Aku tidak mengerti. Sejak kapan kamu ada sangkut-pautnya dengan mati. Aku selalu bersamamu. Dan tak pernah tahu kalau-kalau dirimu berniaga dengannya. Kamu jarang mengunjungi dokter, apalagi dukun dan peramal. Lalu apa? Sejak kapan kamu menjalin komunikasi dengan mati?

Mungkin, aku menemukan jawabannya di wajahmu. Dibalut kain kafan, kamu tersenyum menikmati. Seakan inilah puncak dari mimpimu. Dan kamu sudah memimpikannya semenjak Pak Sujiwo mati.

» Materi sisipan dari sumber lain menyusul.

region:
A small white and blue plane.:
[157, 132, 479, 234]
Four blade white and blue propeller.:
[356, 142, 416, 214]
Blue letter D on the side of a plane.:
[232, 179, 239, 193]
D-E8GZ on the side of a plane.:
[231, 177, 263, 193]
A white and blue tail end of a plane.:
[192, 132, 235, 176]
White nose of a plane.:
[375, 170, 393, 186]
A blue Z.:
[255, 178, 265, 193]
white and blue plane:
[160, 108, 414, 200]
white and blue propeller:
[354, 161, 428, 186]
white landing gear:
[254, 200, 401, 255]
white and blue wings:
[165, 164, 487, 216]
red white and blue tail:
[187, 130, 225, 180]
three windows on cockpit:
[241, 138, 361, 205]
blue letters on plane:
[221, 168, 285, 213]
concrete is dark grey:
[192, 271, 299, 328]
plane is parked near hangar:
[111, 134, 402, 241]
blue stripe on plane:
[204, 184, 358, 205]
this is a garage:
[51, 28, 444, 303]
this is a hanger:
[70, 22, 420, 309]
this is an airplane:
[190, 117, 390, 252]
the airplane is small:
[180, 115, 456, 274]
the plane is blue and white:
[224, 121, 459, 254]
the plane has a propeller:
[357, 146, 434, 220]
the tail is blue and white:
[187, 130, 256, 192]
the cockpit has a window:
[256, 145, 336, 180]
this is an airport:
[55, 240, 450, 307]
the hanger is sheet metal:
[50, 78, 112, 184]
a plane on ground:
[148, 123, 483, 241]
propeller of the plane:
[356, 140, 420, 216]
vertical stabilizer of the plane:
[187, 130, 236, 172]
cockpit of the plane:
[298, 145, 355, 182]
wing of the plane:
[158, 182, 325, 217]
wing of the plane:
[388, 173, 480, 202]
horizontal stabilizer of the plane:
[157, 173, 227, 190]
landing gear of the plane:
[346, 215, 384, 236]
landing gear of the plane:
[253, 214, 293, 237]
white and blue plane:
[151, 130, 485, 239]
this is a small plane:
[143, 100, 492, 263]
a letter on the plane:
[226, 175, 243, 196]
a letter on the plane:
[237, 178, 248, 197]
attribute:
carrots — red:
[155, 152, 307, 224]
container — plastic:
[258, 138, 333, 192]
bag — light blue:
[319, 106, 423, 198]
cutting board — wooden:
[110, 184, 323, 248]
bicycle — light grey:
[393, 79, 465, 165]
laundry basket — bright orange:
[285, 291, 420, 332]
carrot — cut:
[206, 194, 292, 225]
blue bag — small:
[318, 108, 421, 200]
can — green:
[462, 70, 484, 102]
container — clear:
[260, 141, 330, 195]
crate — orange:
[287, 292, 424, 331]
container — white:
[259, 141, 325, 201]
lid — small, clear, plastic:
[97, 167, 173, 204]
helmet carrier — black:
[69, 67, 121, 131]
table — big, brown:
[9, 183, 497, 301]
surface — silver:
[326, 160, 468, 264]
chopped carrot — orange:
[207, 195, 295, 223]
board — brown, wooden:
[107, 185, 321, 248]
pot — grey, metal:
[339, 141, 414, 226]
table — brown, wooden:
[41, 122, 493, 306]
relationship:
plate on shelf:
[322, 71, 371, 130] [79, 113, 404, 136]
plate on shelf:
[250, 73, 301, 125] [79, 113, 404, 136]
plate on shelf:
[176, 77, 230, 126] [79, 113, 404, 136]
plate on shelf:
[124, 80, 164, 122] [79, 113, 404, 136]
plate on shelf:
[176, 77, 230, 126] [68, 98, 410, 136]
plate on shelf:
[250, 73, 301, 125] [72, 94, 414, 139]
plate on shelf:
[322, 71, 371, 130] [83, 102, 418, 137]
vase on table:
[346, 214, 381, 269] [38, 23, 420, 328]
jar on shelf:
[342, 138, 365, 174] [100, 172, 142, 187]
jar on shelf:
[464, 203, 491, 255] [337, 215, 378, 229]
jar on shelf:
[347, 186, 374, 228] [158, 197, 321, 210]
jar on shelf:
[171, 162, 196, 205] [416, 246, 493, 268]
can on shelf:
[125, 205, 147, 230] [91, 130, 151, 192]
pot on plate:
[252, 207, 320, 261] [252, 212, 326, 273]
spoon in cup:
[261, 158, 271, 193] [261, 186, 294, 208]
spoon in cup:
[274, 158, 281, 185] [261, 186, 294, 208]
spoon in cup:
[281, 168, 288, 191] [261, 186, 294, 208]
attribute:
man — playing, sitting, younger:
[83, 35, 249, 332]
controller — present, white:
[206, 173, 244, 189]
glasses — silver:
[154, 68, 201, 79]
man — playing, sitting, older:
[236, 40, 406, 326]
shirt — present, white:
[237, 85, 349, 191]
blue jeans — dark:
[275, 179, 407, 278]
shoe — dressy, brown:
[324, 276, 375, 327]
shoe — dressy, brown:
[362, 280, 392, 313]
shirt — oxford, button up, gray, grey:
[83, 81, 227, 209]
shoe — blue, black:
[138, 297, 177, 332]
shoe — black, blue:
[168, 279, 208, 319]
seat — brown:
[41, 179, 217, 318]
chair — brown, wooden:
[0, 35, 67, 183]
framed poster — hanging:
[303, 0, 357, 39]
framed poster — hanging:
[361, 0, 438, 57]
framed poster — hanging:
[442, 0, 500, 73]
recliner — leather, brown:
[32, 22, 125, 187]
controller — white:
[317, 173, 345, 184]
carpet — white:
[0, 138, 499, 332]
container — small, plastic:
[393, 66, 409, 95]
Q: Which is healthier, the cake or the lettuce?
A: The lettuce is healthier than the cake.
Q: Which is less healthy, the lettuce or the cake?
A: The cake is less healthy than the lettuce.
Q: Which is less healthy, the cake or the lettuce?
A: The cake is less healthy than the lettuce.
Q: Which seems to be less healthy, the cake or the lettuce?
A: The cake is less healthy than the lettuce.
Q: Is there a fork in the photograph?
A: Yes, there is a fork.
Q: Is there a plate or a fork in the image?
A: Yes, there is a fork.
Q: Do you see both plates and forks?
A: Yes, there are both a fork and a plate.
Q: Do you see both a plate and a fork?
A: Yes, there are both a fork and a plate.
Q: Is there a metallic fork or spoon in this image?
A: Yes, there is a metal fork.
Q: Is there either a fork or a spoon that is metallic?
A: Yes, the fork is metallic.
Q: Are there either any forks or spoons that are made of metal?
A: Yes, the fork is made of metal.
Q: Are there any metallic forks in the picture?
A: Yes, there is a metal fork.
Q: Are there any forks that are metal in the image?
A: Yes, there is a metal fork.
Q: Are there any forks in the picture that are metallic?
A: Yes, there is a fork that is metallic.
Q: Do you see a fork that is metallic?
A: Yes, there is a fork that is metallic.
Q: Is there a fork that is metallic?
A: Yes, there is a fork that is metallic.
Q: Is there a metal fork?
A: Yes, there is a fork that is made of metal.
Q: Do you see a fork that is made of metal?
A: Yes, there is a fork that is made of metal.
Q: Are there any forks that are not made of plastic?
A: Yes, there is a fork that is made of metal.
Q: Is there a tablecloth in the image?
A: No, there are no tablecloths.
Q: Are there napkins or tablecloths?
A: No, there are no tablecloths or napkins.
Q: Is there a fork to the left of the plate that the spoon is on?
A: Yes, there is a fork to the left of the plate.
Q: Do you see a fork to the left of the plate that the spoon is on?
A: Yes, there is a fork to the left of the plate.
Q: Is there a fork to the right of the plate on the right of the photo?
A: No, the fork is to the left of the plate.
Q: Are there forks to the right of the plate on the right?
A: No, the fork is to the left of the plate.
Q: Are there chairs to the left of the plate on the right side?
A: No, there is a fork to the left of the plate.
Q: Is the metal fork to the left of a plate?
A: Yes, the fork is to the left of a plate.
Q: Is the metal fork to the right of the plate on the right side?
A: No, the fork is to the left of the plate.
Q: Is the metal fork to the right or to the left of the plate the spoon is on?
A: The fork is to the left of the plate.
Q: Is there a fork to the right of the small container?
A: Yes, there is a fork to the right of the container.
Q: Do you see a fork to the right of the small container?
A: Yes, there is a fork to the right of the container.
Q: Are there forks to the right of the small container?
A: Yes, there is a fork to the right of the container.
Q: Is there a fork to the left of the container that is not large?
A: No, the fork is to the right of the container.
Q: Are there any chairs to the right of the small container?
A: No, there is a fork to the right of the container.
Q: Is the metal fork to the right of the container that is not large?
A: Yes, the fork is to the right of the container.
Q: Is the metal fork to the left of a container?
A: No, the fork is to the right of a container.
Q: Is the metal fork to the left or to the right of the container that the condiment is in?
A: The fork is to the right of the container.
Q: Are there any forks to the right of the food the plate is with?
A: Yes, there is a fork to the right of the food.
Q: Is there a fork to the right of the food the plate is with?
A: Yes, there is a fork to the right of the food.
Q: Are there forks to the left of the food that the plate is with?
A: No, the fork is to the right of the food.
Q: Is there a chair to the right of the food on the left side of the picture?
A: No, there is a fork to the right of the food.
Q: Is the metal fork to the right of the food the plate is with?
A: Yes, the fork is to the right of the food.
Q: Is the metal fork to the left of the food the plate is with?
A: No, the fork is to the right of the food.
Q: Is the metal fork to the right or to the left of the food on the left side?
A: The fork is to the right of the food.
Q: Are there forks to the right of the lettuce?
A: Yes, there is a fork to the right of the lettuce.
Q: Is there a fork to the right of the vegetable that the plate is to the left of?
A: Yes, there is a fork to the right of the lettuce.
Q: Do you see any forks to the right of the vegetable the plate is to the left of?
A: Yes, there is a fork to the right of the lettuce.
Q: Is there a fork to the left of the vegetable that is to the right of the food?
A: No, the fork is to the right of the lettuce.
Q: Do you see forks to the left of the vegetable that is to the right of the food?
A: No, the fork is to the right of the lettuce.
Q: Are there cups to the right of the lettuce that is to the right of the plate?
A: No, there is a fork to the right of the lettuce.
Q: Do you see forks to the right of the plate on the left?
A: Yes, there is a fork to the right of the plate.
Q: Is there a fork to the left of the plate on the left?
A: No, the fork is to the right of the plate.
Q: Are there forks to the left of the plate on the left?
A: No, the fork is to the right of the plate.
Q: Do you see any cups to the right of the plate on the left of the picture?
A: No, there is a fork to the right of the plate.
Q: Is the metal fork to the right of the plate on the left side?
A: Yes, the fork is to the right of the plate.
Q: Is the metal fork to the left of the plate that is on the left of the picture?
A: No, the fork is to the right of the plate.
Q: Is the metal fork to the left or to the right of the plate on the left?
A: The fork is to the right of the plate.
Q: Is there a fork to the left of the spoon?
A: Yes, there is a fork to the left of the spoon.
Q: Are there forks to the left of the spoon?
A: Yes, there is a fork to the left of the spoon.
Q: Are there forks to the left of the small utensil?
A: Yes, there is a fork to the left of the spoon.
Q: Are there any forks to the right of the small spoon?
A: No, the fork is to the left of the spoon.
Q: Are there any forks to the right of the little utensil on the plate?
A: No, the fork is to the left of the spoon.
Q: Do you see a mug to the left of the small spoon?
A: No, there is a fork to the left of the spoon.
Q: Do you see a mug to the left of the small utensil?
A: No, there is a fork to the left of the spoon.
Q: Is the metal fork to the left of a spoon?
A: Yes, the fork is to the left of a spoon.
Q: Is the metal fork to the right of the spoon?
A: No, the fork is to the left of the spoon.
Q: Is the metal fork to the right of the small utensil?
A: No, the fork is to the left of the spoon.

Kamu mungkin sedang tertawa-tawa dengan mati. Menyandainya, meledekinya, mengguyoninya. Hingga orang-orang mulai menimbunimu dengan tanah, aku masih mendengar tawamu. Kamu tertawa puas mengguyoni mati.

Untuk sahabatku Wira Satriawan, aku memang belum terlalu mengenalmu, namun izinkan aku mempersembahkan cerpen ini untukmu. Di Surga nanti, jangan lupa dibaca yaa.


Dan mati akan selalu menjadi teman lama yang enggan kita kunjungi.